CONDOR isn't the only new communications trick being contemplated by the Marines. When the 1st Marine Expeditionary Force returns to Iraq in June 2004, it will be taking along the Expeditionary Tactical Communications System (ETCS) to support their activities. Built around the Iridium satellite telephone system, ETCS will enable Marine Corps units to communicate over a shared network and automatically transmit position location information without having to worry about moving beyond signal reach, something that has plagued the Corps in the past.

“In Operation Iraqi Freedom, the Marine Corps advanced so quickly it outran its [line-of-sight] infrastructure,” said Lt. Colonel Nick Cusack, ETCS project leader and Royal Marines exchange officer working at the Marine Corps Warfighting Lab in Quantico, Va. “ETCS provides an untethered capability that doesn't need ground infrastructure or relays that need to be manned and resupplied.”

Originally, the Corps had intended to test ETCS in small stateside experiments next month, capped by a large-scale exercise with 1st MEF in fall 2004. The goal was to demonstrate a range of at least 200 nautical miles with minimal ground infrastructure and the ability to operate the system on the move. A decision was made to accelerate stateside testing at the beginning of 2004 and offer the capability as 1st MEF deployed to Iraq, to provide them with an over-the-horizon communications capability not dependent on fixed position radio relay towers vulnerable to attack by insurgents. Plans call for 200 ETCS units to be placed in the field, with another 200 units to be used over the course of 1st MEF's deployment.

ETCS is based upon a Motorola 9505 Iridium satellite telephone handset. A software upgrade enables the telephone to communicate with other Iridium phones in a netted capacity that works just like a conference call. The netted capability allows ETCS to emulate a standard radio network. Advanced Encryption Standard 128-bit encryption is also included in the software upgrade. A GPS module, power module and a protective sleeve are incorporated into a five-pound package that can easily be hung off a soldier's gear. The power module comprises a pair of lithium polymer batteries capable of operating the system for up to 20 hours. Finally, a five-inch by five-inch square flexible antenna capable of receiving both GPS and Iridium signals slips on top of a soldier's helmet and beneath the camouflage helmet cover.

With ETCS, Marines can can use the Iridium handset either with the netted capability or as a standard satellite phone. According to Roger Thomas, ETCS program manager for primary contractor General Dynamics Decision Systems, initial requirements called for linking 60 handsets together within six nets, but have expanded to support 430 handsets in 30 nets.

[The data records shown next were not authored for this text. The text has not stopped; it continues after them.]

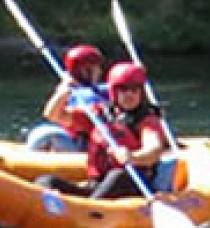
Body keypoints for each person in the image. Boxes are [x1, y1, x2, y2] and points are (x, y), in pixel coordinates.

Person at [35, 62, 167, 200]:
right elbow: (53, 115)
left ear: (141, 92)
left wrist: (132, 156)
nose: (129, 94)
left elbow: (154, 150)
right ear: (114, 91)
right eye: (123, 89)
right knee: (46, 181)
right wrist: (62, 93)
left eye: (134, 89)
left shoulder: (147, 120)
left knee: (117, 175)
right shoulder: (98, 114)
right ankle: (81, 208)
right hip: (98, 184)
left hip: (133, 184)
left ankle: (88, 209)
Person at [30, 44, 107, 152]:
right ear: (86, 70)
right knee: (43, 133)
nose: (100, 71)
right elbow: (51, 114)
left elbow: (51, 115)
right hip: (82, 140)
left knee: (44, 133)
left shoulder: (103, 90)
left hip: (94, 143)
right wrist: (63, 90)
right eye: (97, 67)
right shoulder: (75, 92)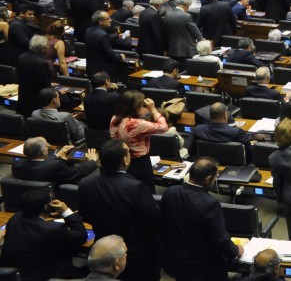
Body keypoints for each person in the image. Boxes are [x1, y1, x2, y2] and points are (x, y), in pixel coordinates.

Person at [79, 140, 162, 281]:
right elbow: (153, 218)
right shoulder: (136, 187)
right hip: (135, 251)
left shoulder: (86, 184)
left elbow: (85, 215)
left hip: (102, 244)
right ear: (125, 160)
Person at [160, 157, 244, 280]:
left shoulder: (170, 192)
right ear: (208, 179)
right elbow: (220, 239)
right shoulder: (210, 204)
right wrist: (236, 250)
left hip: (177, 261)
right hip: (205, 268)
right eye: (215, 177)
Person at [0, 187, 87, 281]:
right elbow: (81, 235)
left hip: (13, 273)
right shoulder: (53, 229)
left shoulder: (15, 218)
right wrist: (66, 212)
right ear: (46, 206)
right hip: (41, 275)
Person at [110, 89, 169, 191]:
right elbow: (163, 127)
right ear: (135, 108)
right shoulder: (137, 124)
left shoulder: (114, 118)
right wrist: (153, 109)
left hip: (120, 160)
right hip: (139, 164)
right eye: (142, 106)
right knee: (145, 191)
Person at [14, 135, 98, 183]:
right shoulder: (57, 166)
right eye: (47, 145)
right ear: (43, 152)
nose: (49, 145)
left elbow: (40, 164)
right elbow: (78, 172)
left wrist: (57, 155)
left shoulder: (16, 165)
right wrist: (92, 160)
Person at [17, 35, 55, 118]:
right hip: (36, 102)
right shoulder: (41, 63)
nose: (48, 48)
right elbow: (45, 85)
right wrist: (57, 92)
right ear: (42, 49)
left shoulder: (21, 57)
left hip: (23, 97)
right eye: (47, 46)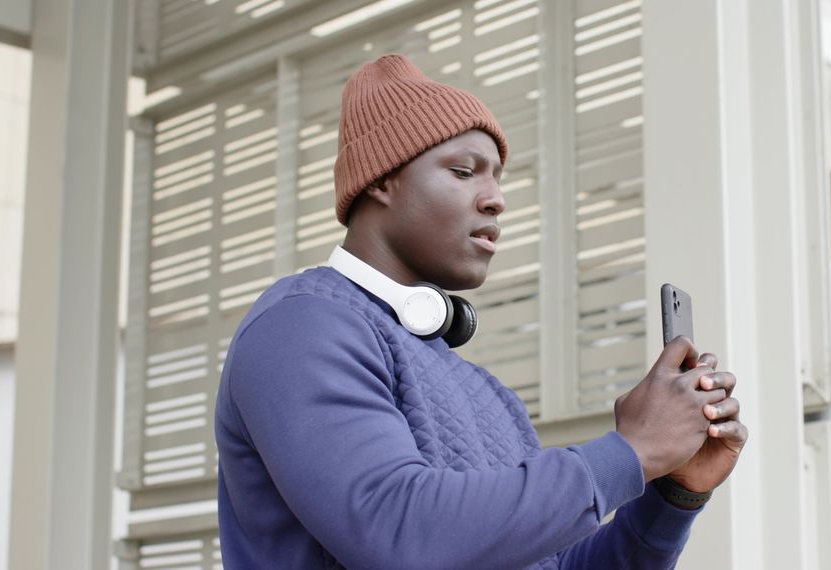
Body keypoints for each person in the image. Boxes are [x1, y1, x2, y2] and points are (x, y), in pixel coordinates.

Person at [215, 54, 747, 569]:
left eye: (498, 180)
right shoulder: (301, 327)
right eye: (465, 171)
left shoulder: (491, 396)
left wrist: (672, 494)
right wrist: (631, 451)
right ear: (380, 179)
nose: (495, 199)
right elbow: (397, 531)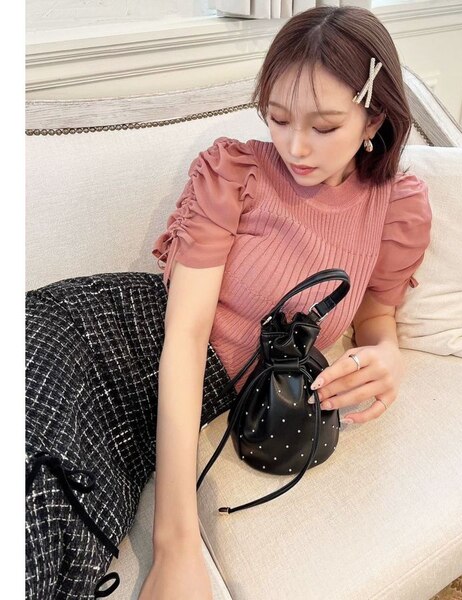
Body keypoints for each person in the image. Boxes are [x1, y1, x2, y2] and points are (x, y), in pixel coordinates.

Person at [24, 5, 431, 600]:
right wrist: (177, 544)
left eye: (324, 127)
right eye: (278, 118)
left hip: (165, 395)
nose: (296, 146)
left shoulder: (397, 206)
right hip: (98, 338)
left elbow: (375, 314)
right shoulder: (236, 170)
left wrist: (387, 354)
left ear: (374, 119)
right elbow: (186, 337)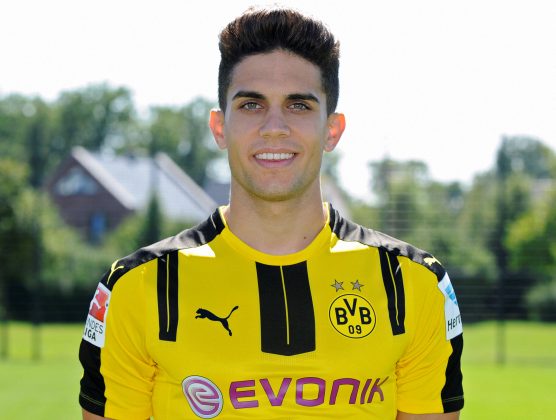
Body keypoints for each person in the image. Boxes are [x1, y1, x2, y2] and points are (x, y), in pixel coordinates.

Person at [79, 6, 464, 420]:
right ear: (219, 127)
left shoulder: (411, 284)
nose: (274, 127)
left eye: (298, 106)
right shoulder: (139, 287)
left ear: (332, 129)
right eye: (251, 105)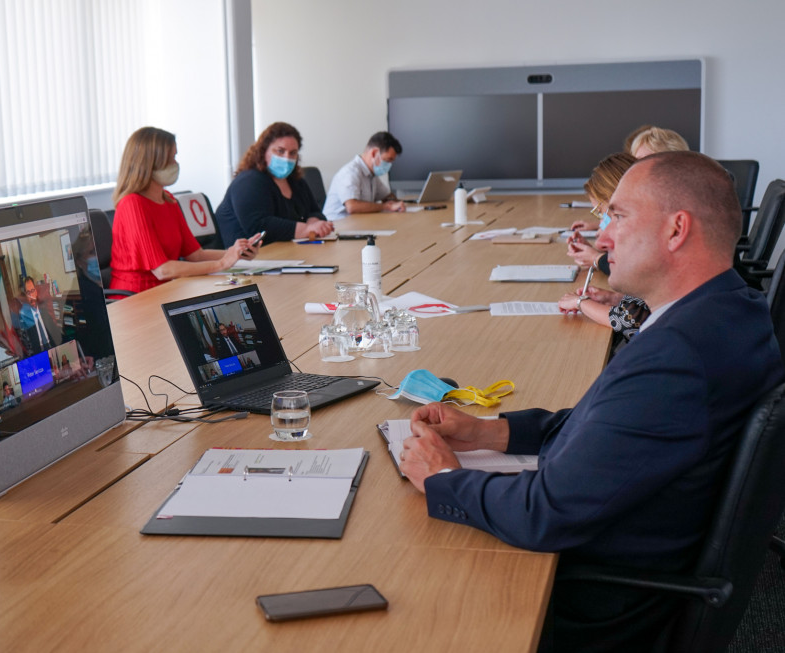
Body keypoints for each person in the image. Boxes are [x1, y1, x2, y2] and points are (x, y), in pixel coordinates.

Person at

The system can be fitted on anything from an individual squad leader to ships and helicopters.

ETCS also provides position location information updates into the Blue Force Tracker system so commanders can know where units are at all times, a key requirement for supporting fast-moving forces and avoiding “friendly fire” incidents. ETCS also has a limited data transmission capability of about 2.4 kb/s, which is useful for delivering short text messages and limited images such as potential targets for aircraft. “As it stands now, we can do net voice, net data, and PLI/Blue Force tracking,” said Thomas. “We can track anything you put the equipment on, so this could be used for asset tracking as well.”

Beyond the Marine Corps, ETCS has piqued the interest of federal and state agencies including the U.S. Border Patrol, U.S. Forestry Service, the California Department of Forestry and Fire Protection and the Alaska Department of Interior. “Any application where line-of-site communication would fail, [ETCS] would be the option,” Thomas said.